# [Your objective]
Copy out the records below exactly as they appear, leaving out the pictures.

*** Records supplied ***

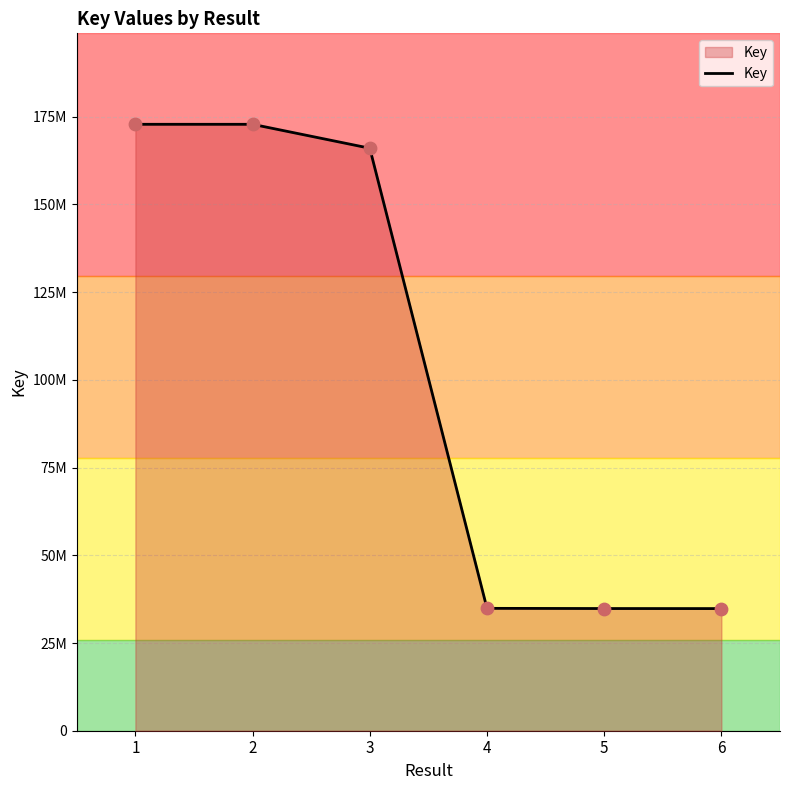

Is this an area chart (filled region under the line)?

Yes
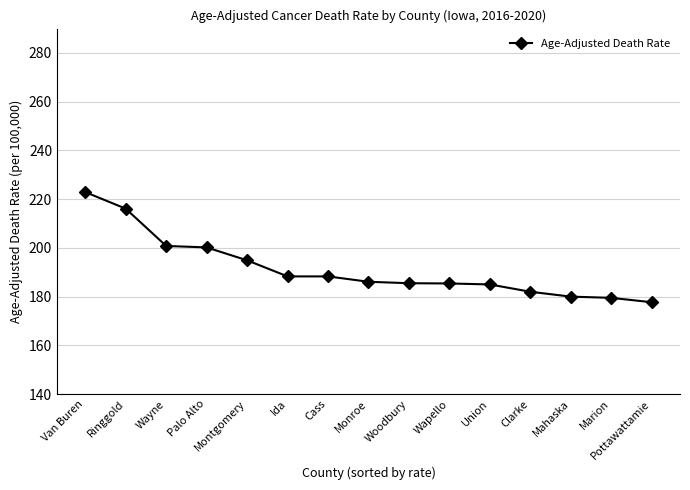

Count the number of data series in this chart.

1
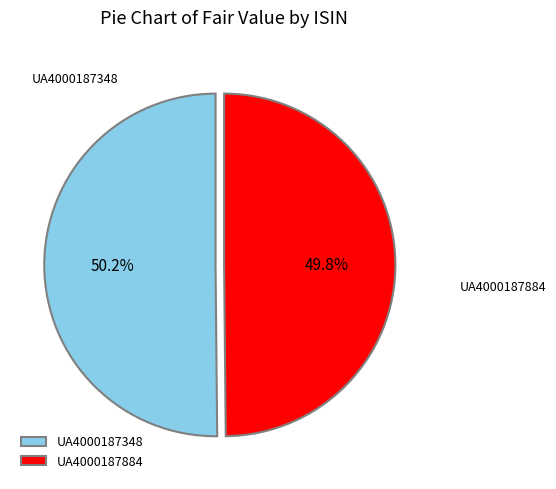

The UA4000187348 slice represents 41% of the pie. True or false?

False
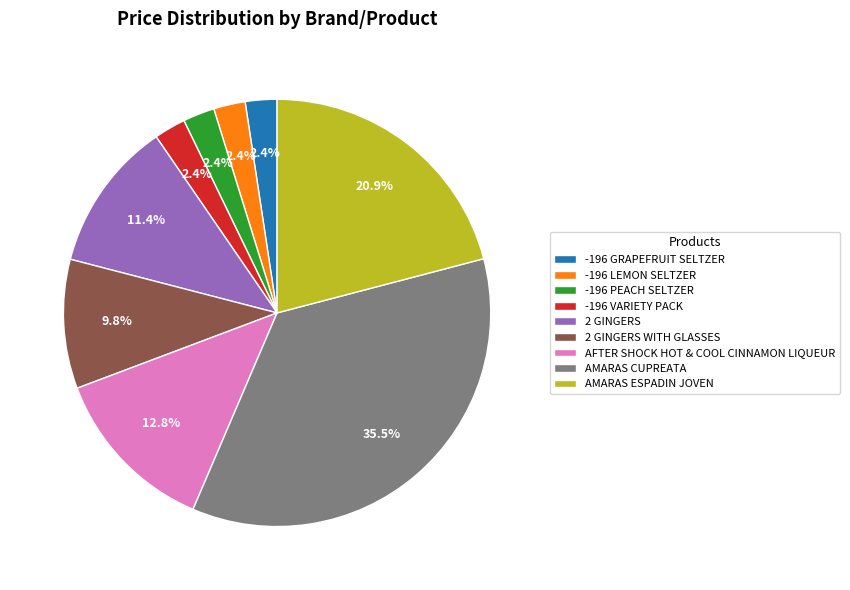

Does any single category account for the majority?

No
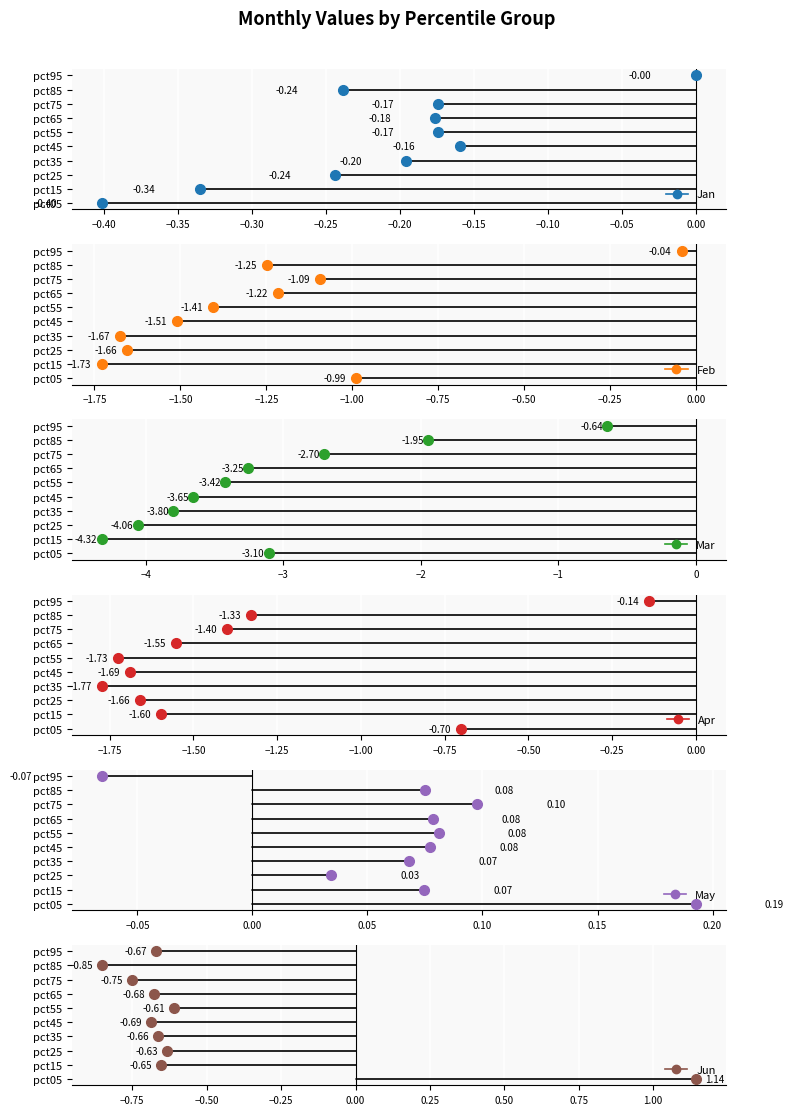

Where do Apr and Feb first cross each other?

pct15 and pct25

*** End of Records supplied ***

# [Output of the task]
Is this an area chart (filled region under the line)?

Yes

Count the number of data series in this chart.

1

The UA4000187348 slice represents 41% of the pie. True or false?

False

Does any single category account for the majority?

No

Where do Apr and Feb first cross each other?

pct15 and pct25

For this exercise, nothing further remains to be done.